The quoted text below is from comp.std.c which originated
from a discussion on comp.lang.c. I've edited out the parts
that do not apply to my question.
Robert said:
Dann said:
#include <stdio.h>
int main(void)
{
typedef union foo_u {
struct a {
unsigned char carr[sizeof(unsigned int)];
} aa;
struct b {
unsigned int ui;
} bb;
} foo;
foo bar;
bar.bb.ui = 1;
printf("%u\n", (unsigned)bar.aa.carr[0]);
return 0;
}
#include <stdio.h>
int main(void)
{
typedef union foo_u {
unsigned char carr[sizeof(unsigned int)];
unsigned int ui;
} foo;
foo bar;
bar.ui = 1;
printf("%u\n", (unsigned)bar.carr[0]);
return 0;
}
Is the first sample safe but the second not safe?
Neither are safe.
Why is either example unsafe? I understand the output of
the printf calls is unspecified. But I do not see anything
that would be cause for concern other than that.
I disagree with Robert's assessment. They are both perfectly safe.
Any area of memory at all that a program has a right to access
(static, automatic, or allocated) may be read as an array of unsigned
char.
The standard still uses the phrase "character type" in several places,
which is an anachronism from the C89/C90 days.

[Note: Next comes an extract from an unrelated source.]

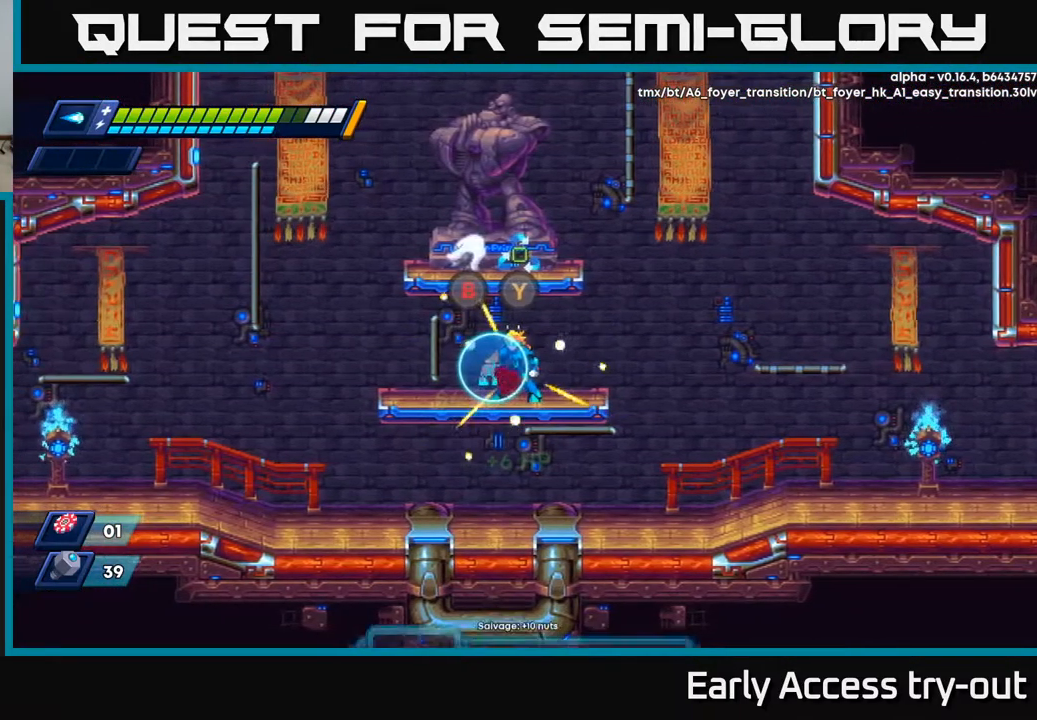
{"buttons": [], "left_stick": "center", "right_stick": "center", "events": []}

Only unsigned char is
truly safe now, since C99 specifically allows signed char, and
therefore plain char if signed, to have padding bits and trap
representations.
It is also perfectly safe to write to any such memory via an lvalue of
any character type, not just unsigned char, provided that the memory
is not accesses with an lvalue of another type until being modified by
said lvalue of the other type first.
For example, paragraph 5 of 6.2.6 Representations of types 6.2.6.1
General:
"Certain object representations need not represent a value of the
object type. If the stored value of an object has such a
representation and is read by an lvalue expression that does not have
character type, the behavior is undefined. If such a representation is
produced by a side effect that modifies all or any part of the object
by an lvalue expression that does not have character type, the
behavior is undefined. Such a representation is called
a trap representation."
Also, paragraph 7 of 6.5 Expressions:
"An object shall have its stored value accessed only by an lvalue
expression that has one of the following types:73)

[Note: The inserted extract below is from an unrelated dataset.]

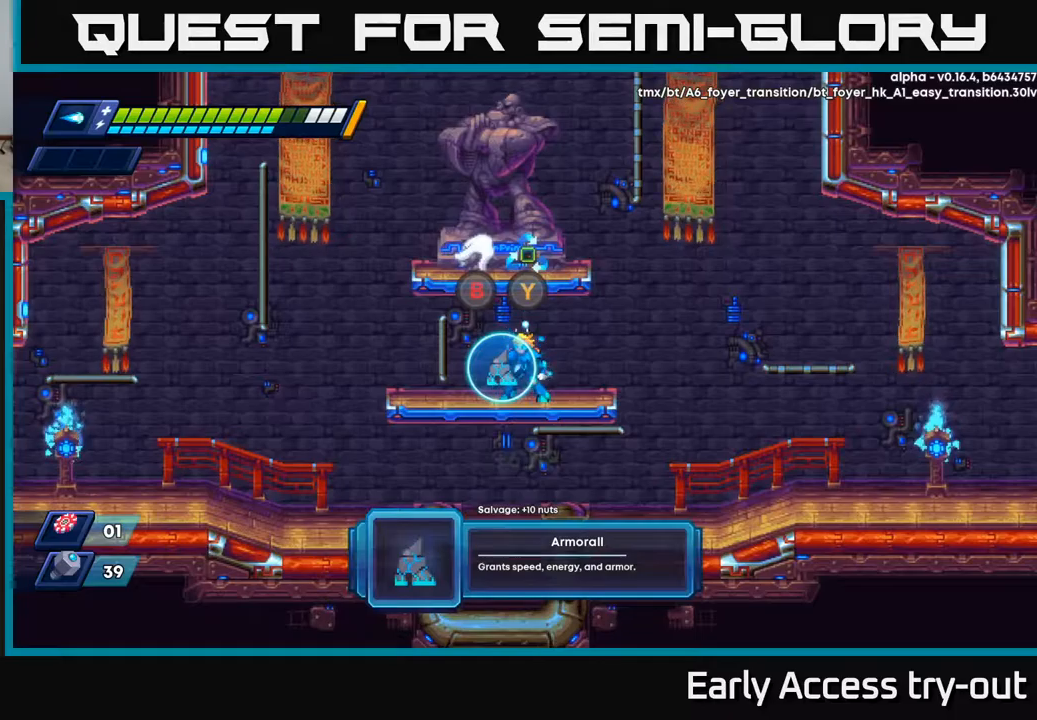
{"buttons": [], "left_stick": "center", "right_stick": "center", "events": [[400, "B", "down"], [500, "B", "up"]]}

— a type compatible with the effective type of the object,
— a qualified version of a type compatible with the effective type of
the object,
— a type that is the signed or unsigned type corresponding to the
effective type of the object,
— a type that is the signed or unsigned type corresponding to a
qualified version of the effective type of the object,
— an aggregate or union type that includes one of the aforementioned
types among its members (including, recursively, a member of a
subaggregate or contained union), or
— a character type."
Recognition of this special dispensation for unsigned char actually
caused a change in the C99 standard's definition for the term
"undefined behavior" between C90 and C99 draft N869, and the final C((
standard.
C90: "3.16 undefined behavior: Behavior, upon use of a nonponable or
erroneous program construct, of erroneous data, or of indeterminately
valued objects, for which this International Standard imposes no
requirements"
N869: "3.18
1 undefined behavior
behavior, upon use of a nonportable or erroneous program construct, of
erroneous data, or of indeterminately valued objects, for which this
International Standard imposes no requirements"
ISO 9899:1999: "3.4.3
1 undefined behavior
behavior, upon use of a nonportable or erroneous program construct or
of erroneous data, for which this International Standard imposes no
requirements"
The phrase "or of indeterminately valued objects" was specifically
removed because accessing any object as a suitably sized array of
unsigned char is not undefined, as unsigned char has no trap
representations.